> [Passage shown]:
Agile and Domain Driven Design (Part 4): Microservice Sagas

The last post discussed breaking up a digital service into bounded contexts that can be enhanced by small autonomous teams. A microservice architecture allows teams to focus on domain driven design by creating aggregate entities that enforce the invariants of a business. The catch to such autonomy is the price of needing to run a distributed system. Technologies such as Kubernetes and a Service Mesh help. Yet there remains an additional complexity that you have to abandon global transactions and the “I” of ACID updates. You also need to use asynchronous messaging and deal with eventual consistency. Why?

The first issue is the laws of probability don’t allow you to use synchronous updates across multiple services. If you aim for 99.9% uptime for each service that is 1m 26s down time a day. If a screen needs to make a dozen interservice calls to gather data then the synchronous success rate will be (99.9)^12 which is only 98.8% uptime. That corresponds to 17m 16s downtime a day. Yet that is idealistic maths and you won’t achieve that without a lot of hard work. The reality is that if you are under high load and start to have lost requests users are going to hammer the refresh button and you are going to have cascading failures. Your success rate will drop to 0% until the load goes away. The book ”The Art Of Scalability” has some real world horror stories of live sites crashing for hours or days under load. You might be lucky such that this happens rarely and over the long period it averages out to high uptime. Defensive coding like load shedding and circuit breakers can help claw you back up to the theoretical limit. Yet every failed synchronous unit of work is lost revenue if the user closes their app due to errors and timeouts.

The get out of jail card is asynchronous messaging between microservice. Your success rate can then be the uptime of a cluster of sharded message brokers. The price you pay is four-fold:

  1. You will need to do multiple asynchronous reads and writes to action client commands. Debugging a set of asynchronous reads that led to a bad write is hard. You should deploy a distributed tracing solution which needs its own infrastructure.
  2. You cannot have an atomic global transaction across services. Writes that span services will use a local transaction per service. When the last write fails, you will need to back out each prior write. You will need to write roll-back logic that sends compensation commands to undo partially completed work.
  3. You cannot have the ACID properties that monoliths achieve when using relational databases. When writes span multiple services any interleaved reads will see ”partial work”. Partial work may lead to users experiencing transient “anomalies”. The best you can achieve is eventual consistency where all the local transactions succeeded or failed. If your UI crashes when it encounters partially completed work you are going to suffer.
  4. You need to use message broker infrastructure which adds operational complexity.

You need to use defensive coding that gracefully deals with seeing incomplete work. A user who pushes the “buy now” button expects to then see that they have bought the product. If you have the UI query the last of a dozen asynchronous operations needed to action the “buy now” command then under load users wont see their own pending asynchronous writes. You need to be assertive at the UI and confirm to the user that their order has been received on the first synchronous call. You must have robust coordination code so that you can be confident that the happy path will work. The business logic might take several seconds, or even several minutes, to weed out the few bad orders. The relatively few unhappy path orders can be dealt with as asynchronous failure notifications back to the client.

> [Data supplied]:
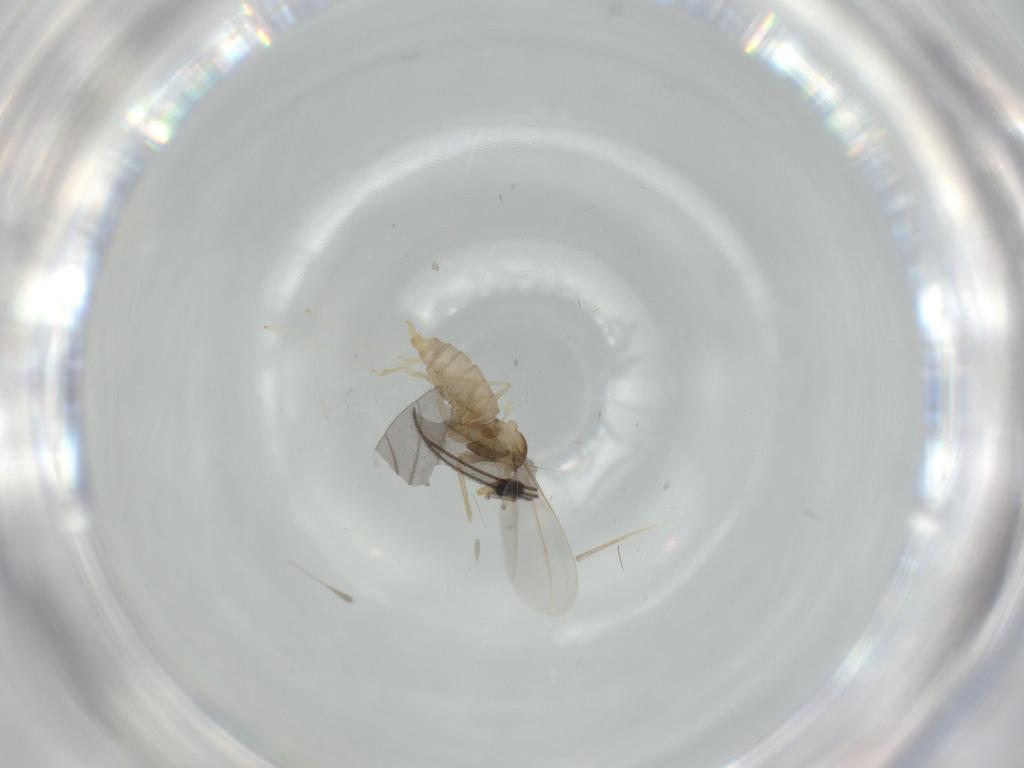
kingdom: Animalia
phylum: Arthropoda
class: Insecta
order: Diptera
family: Cecidomyiidae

> [Goals]:
a) Rewrite the part of the microservice sagas post that opens with the words containing "The get out" and closes with "partially completed work.", putting "reversal commands" in place of "compensation commands".
b) Which book does the microservice sagas post name as having real-world stories of live sites crashing under load?

> [Task-by-task solutions]:
a)
The get out of jail card is asynchronous messaging between microservice. Your success rate can then be the uptime of a cluster of sharded message brokers. The price you pay is four-fold:

  1. You will need to do multiple asynchronous reads and writes to action client commands. Debugging a set of asynchronous reads that led to a bad write is hard. You should deploy a distributed tracing solution which needs its own infrastructure.
  2. You cannot have an atomic global transaction across services. Writes that span services will use a local transaction per service. When the last write fails, you will need to back out each prior write. You will need to write roll-back logic that sends reversal commands to undo partially completed work.

b) The Art Of Scalability